Чувство стыдливости людям из будущего, похоже, было неведомо. Потому что первым делом они постарались поднять вверх его руку, прикрывающую срам. Никимчук на провокацию не поддался, понадежней ухватив свое хозяйство и решив стоять до последнего. Сородичи Маала поначалу растерялись, а потом поочереди стали замирать, расставив ноги и раскинув руки в стороны, показывая, чего от него хотят. «Ну пяльтесь, ироды,» – после недолгого размышления решил Иван Петрович, принимая требуемую позу. – «Может, чему позавидуете.» Но ироды не пялились.

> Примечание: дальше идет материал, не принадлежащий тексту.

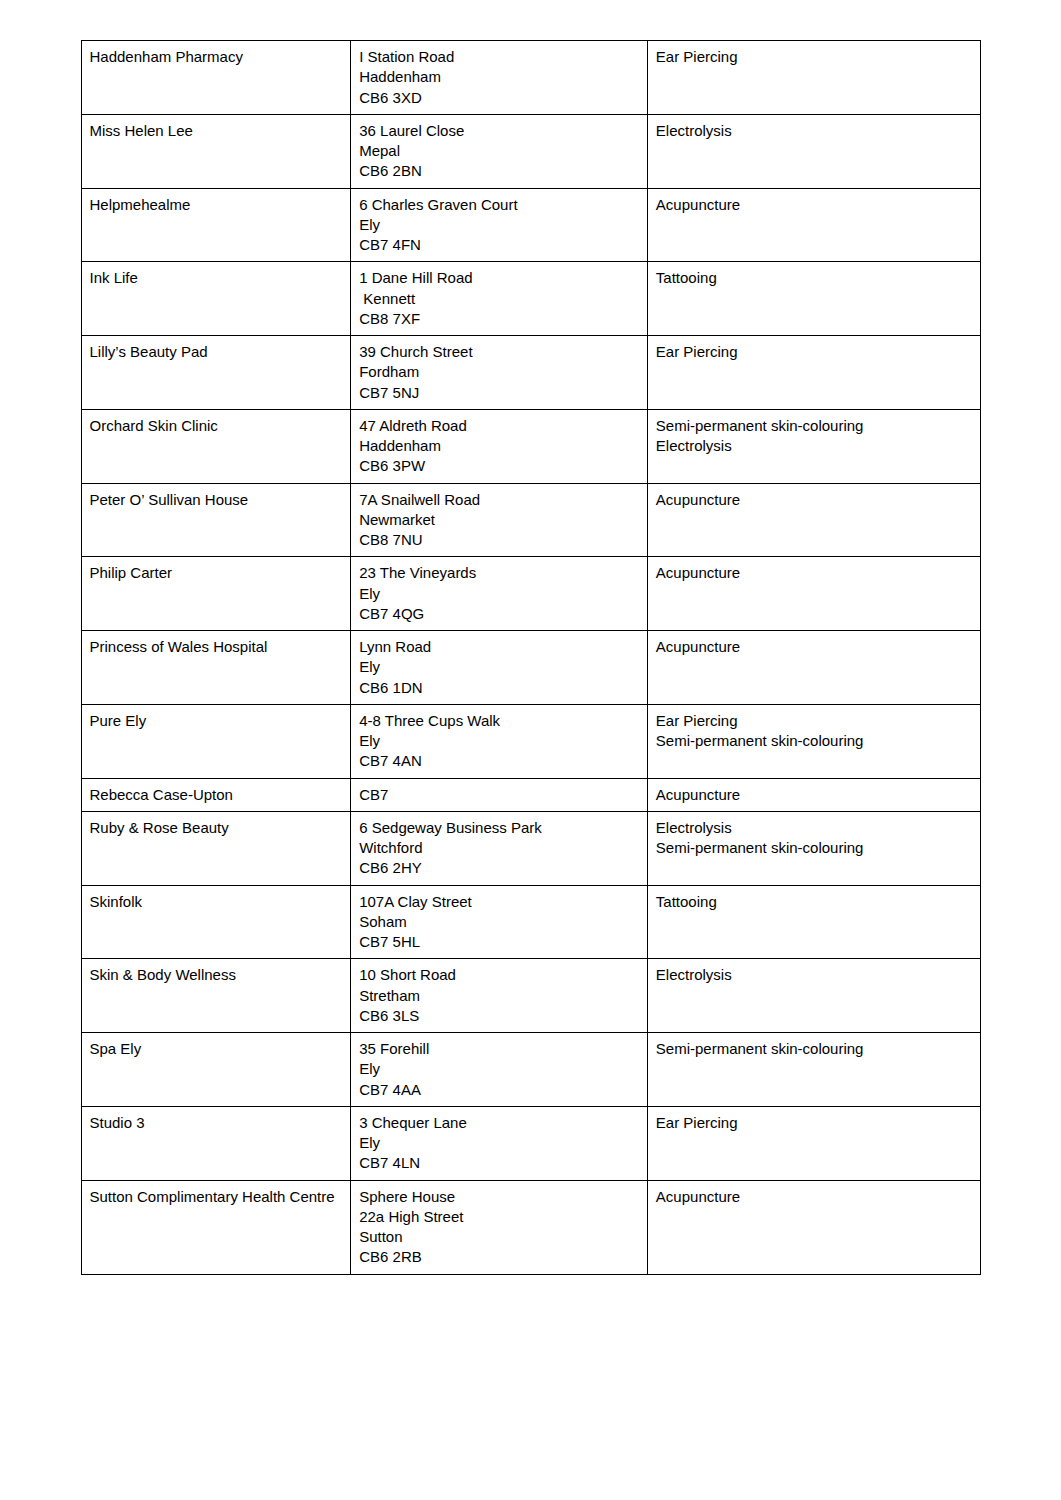| Haddenham Pharmacy | I Station Road Haddenham CB6 3XD | Ear Piercing |
| Miss Helen Lee | 36 Laurel Close Mepal CB6 2BN | Electrolysis |
| Helpmehealme | 6 Charles Graven Court Ely CB7 4FN | Acupuncture |
| Ink Life | 1 Dane Hill Road Kennett CB8 7XF | Tattooing |
| Lilly’s Beauty Pad | 39 Church Street Fordham CB7 5NJ | Ear Piercing |
| Orchard Skin Clinic | 47 Aldreth Road Haddenham CB6 3PW | Semi-permanent skin-colouring Electrolysis |
| Peter O’ Sullivan House | 7A Snailwell Road Newmarket CB8 7NU | Acupuncture |
| Philip Carter | 23 The Vineyards Ely CB7 4QG | Acupuncture |
| Princess of Wales Hospital | Lynn Road Ely CB6 1DN | Acupuncture |
| Pure Ely | 4-8 Three Cups Walk Ely CB7 4AN | Ear Piercing Semi-permanent skin-colouring |
| Rebecca Case-Upton | CB7 | Acupuncture |
| Ruby & Rose Beauty | 6 Sedgeway Business Park Witchford CB6 2HY | Electrolysis Semi-permanent skin-colouring |
| Skinfolk | 107A Clay Street Soham CB7 5HL | Tattooing |
| Skin & Body Wellness | 10 Short Road Stretham CB6 3LS | Electrolysis |
| Spa Ely | 35 Forehill Ely CB7 4AA | Semi-permanent skin-colouring |
| Studio 3 | 3 Chequer Lane Ely CB7 4LN | Ear Piercing |
| Sutton Complimentary Health Centre | Sphere House 22a High Street Sutton CB6 2RB | Acupuncture |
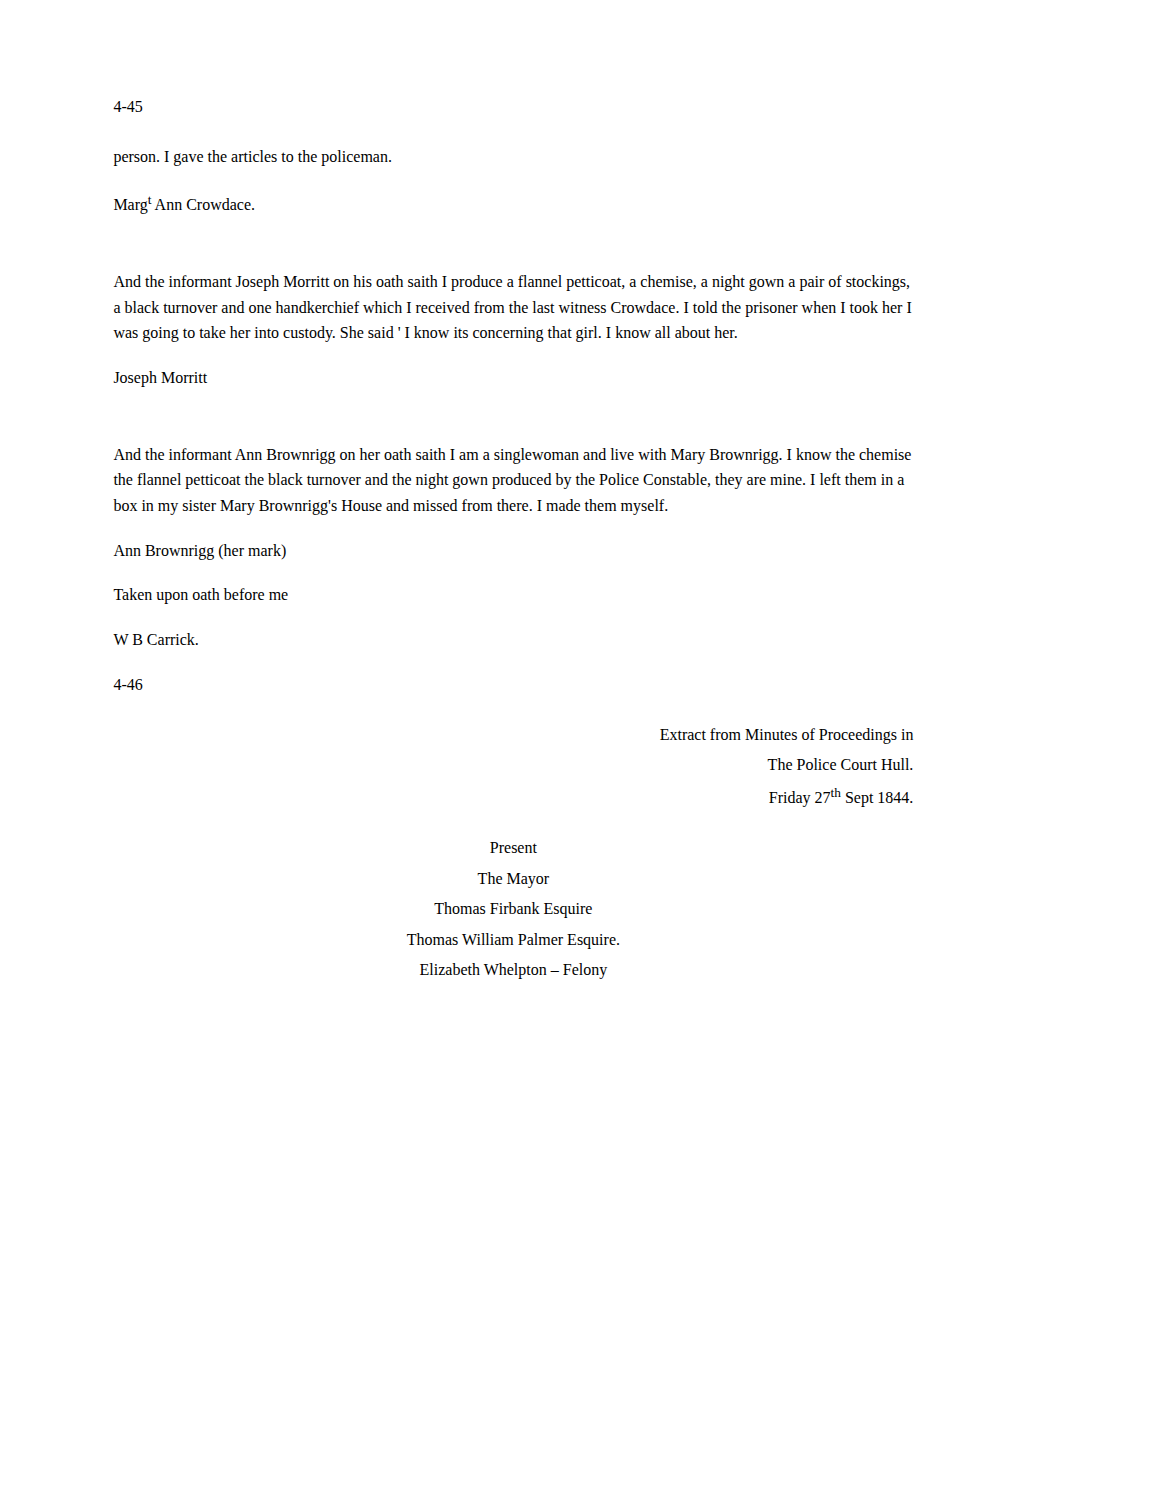4-45
person. I gave the articles to the policeman.
Margt Ann Crowdace.
And the informant Joseph Morritt on his oath saith I produce a flannel petticoat, a chemise, a night gown a pair of stockings, a black turnover and one handkerchief which I received from the last witness Crowdace. I told the prisoner when I took her I was going to take her into custody. She said ' I know its concerning that girl. I know all about her.
Joseph Morritt
And the informant Ann Brownrigg on her oath saith I am a singlewoman and live with Mary Brownrigg. I know the chemise the flannel petticoat the black turnover and the night gown produced by the Police Constable, they are mine. I left them in a box in my sister Mary Brownrigg's House and missed from there. I made them myself.
Ann Brownrigg (her mark)
Taken upon oath before me
W B Carrick.
4-46
Extract from Minutes of Proceedings in
The Police Court Hull.
Friday 27th Sept 1844.
Present
The Mayor
Thomas Firbank Esquire
Thomas William Palmer Esquire.
Elizabeth Whelpton – Felony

Явно обрадовавшись его сообразительности, они приволокли какой-то баллон, на манер маленького огнетушителя и обрызгали из него солдата от плеч и до кончиков пальцев на ногах серой жидкостью. Пока тот размышлял, не дезинфекция ли это от вшей (хиловата будет, прямо скажем, вошь – тварь живучая, так просто не изведешь), жидкость застыла на теле, образовав плотную пленку, и намертво прилипла. Никимчук в панике дернул руками, ногами, торсом. Пленка отошла от тела как-то вся разом, даже нигде не порвавшись. И только сейчас Иван Петрович сообразил – это и есть одежда – мягкая, удобная, не стесняющая движений. Такая, какая была и на самих иродах. Приметив, куда положили баллон, Иван Петрович из поля зрения его теперь не выпускал.
Путешественники приходили в себя один за другим – встревоженные, растерянные, смущенные собственной наготой. Одернув на себе напыленную одежду, все они препровождались в одно помещение – довольно просторное, с округлыми белыми стенами, без окон и мебели. Лишь несколько баллонов, размером поболее того, из которого напыляли одежду, стояли у стены.
Чувствовали все себя прекрасно, словно проспали до полудня в выходной день, не потревоженные соседским перфоратором. Ни малейших следов болезни, погубившей Маала, не наблюдалось ни у кого. Собрав всех незваных гостей вместе, хозяева удалились.
«Как они друг друга различают? Ведь они все такие одинаковые – смуглые, маленькие, лысые? Я даже не могу понять мужчины это или женщины?»